What really confused me was that the DT, according to the press, were saying that it was impermissible for the SCA to intervene in the way they did.

"Lawyer Andrew Fawcett said in the application that the SCA went beyond its jurisdiction by rejecting the High Court's factual finding that Pistorius genuinely‚ though erroneously‚ believed that his and Steenkamp's lives were in danger. He said the SCA does not have the power to reject factual findings of the trial court".

http://www.timeslive.co.za/local/2016/01/12/This-is-how-appeal-court-went-wrong-Pistoriuss-lawyer

The SCA article I read and linked to in my previous post clearly said that the SCA does have the right to do this. Fawcett does seem to make a bit of a fool of himself. Is he is throwing as much mud at the wall in the hope some of it will stick?

There was another article in news24 that also confused me as I did not know the answer and had not seen it referred to anywhere else. It is this:-

"The legal requirements for putative private defence were not a question of law referred to the SCA under section 319 of the CPA (Criminal Procedure Act). Therefore, with respect, the SCA had no statutory authority to interfere with either the trial court's legal or factual finding of putative private defence."

http://www.news24.com/SouthAfrica/News/sca-discriminated-against-oscar-court-papers-20160112


Even if this were correct, as far as I am aware Judge Masipa did not find putative private defence.

From your explanation it seems that the Con Court will likely throw the Appeal out and it appears that the DT are attempting to stall the proceedings in the hope of keeping OP out of jail.

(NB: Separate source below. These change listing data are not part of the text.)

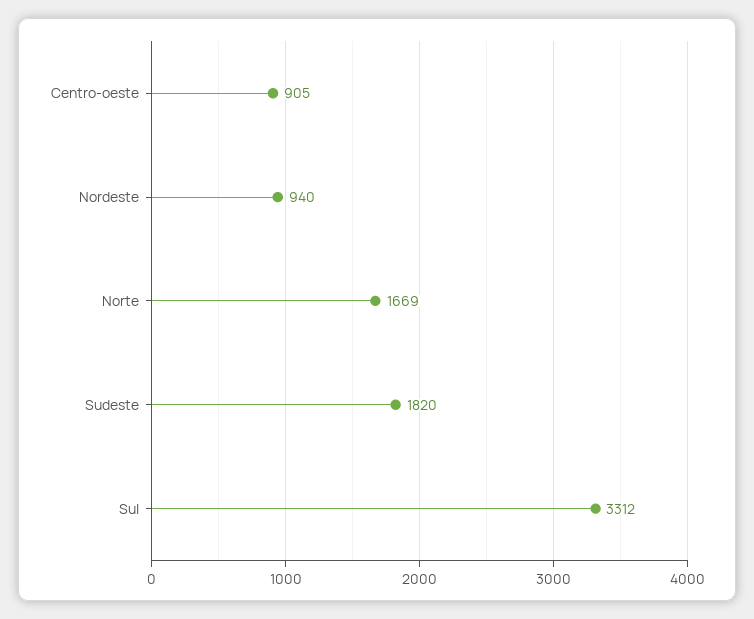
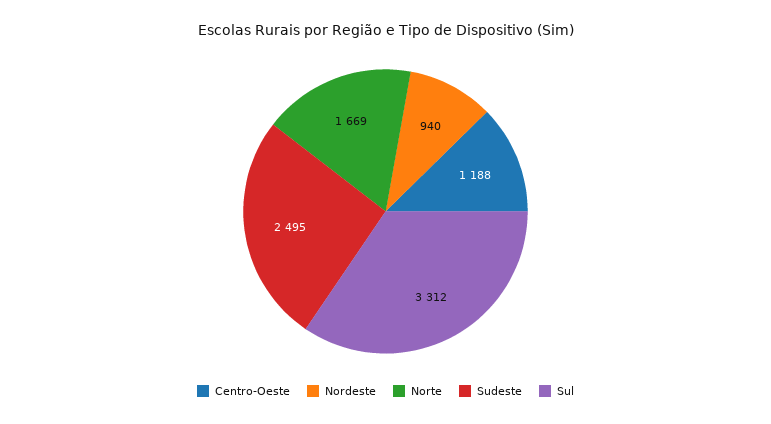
Centro-oeste: 905 -> 1188
Sudeste: 1820 -> 2495

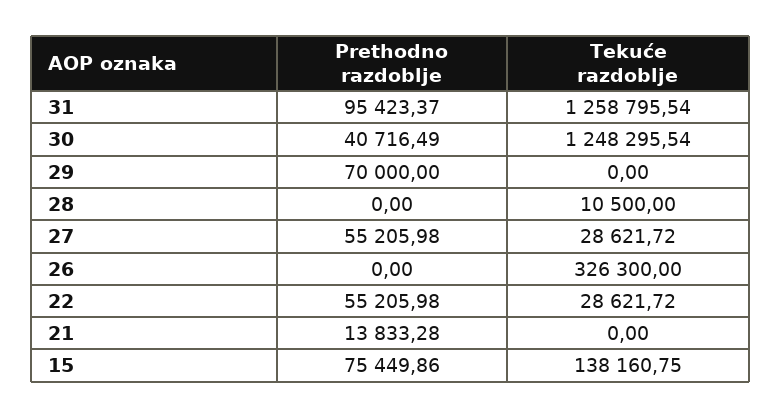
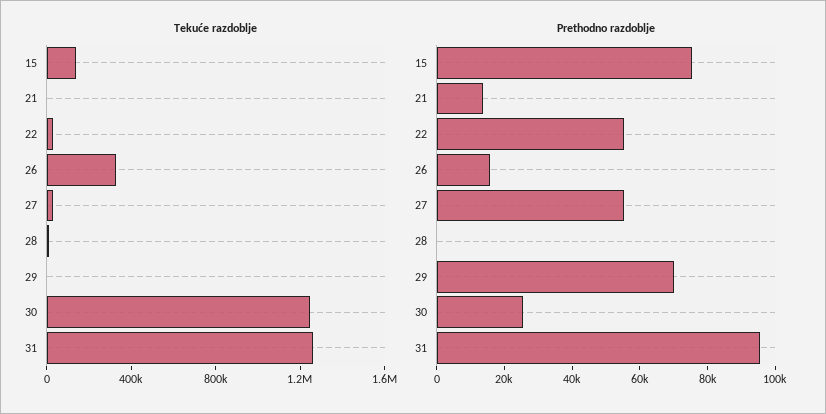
Prethodno razdoblje, 30: 40716.49 -> 25000
Prethodno razdoblje, 26: 0 -> 15000

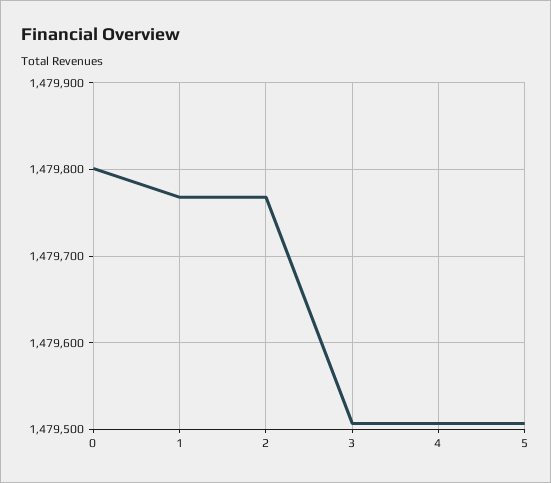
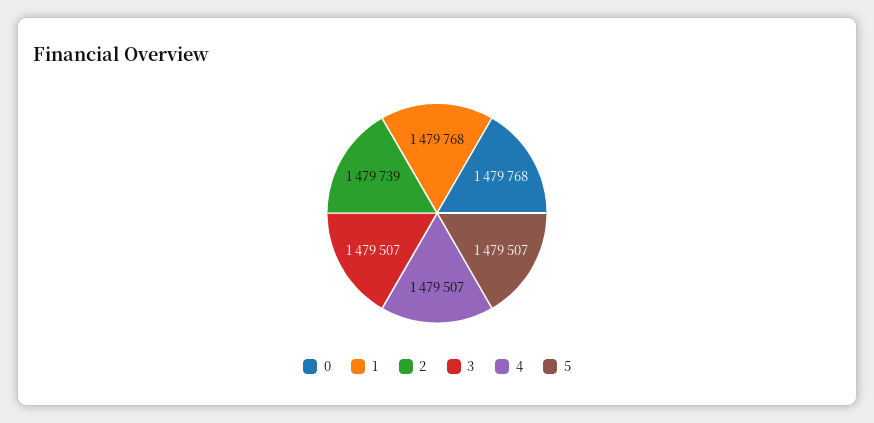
0: 1479800 -> 1479768
2: 1479770 -> 1479739

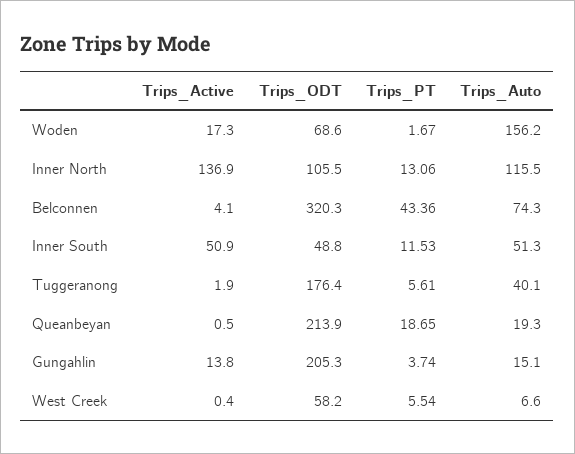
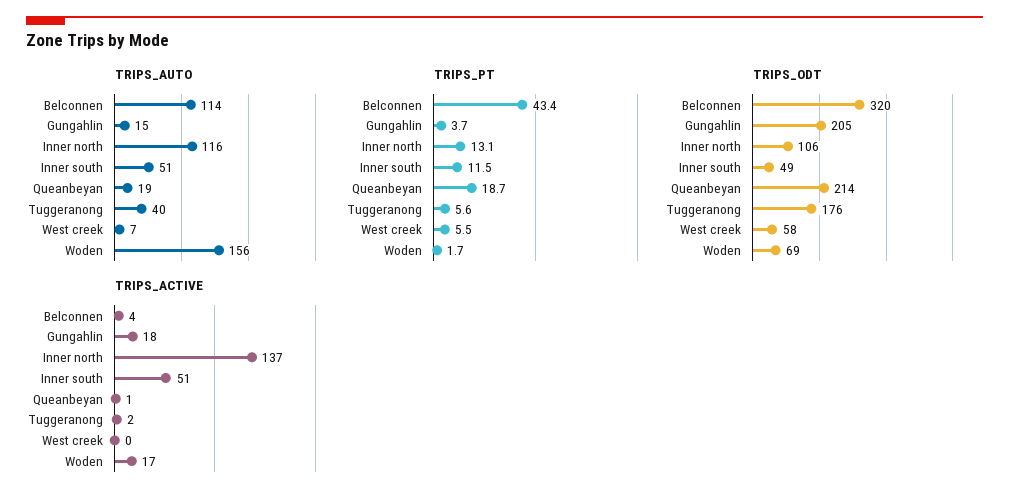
Trips_Auto, Belconnen: 74.3 -> 114
Trips_Active, Gungahlin: 13.8 -> 18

Again, thank you for your help.
 
Gosh, I thought he was number 15 in the queue of cases awaiting directions. Am I looking in the wrong place?

No, you are looking in the right place, but I think you've made the same mistake as me ... we looked at 2016, but there are also matters outstanding from 2014 and 2015. Belgarion's comment alerted me to the fact that I'd overlooked something. There's still 1 outstanding from 2014 and the rest from 2015 plus the 14 for 2016. However this does not mean that these will all be heard before OP. Far from it. For example, the first case listed for 2015 is No. 40 in the list and the next after that is 89. There are a couple of cases that each have 18 respondents so these will take a lot of time while the parties comply with the directions, and in the meantime others will go forward in the queue if they're ready to proceed.

If leave is granted, we'll probably be sitting on our hands waiting for a good 6 months I think, or longer.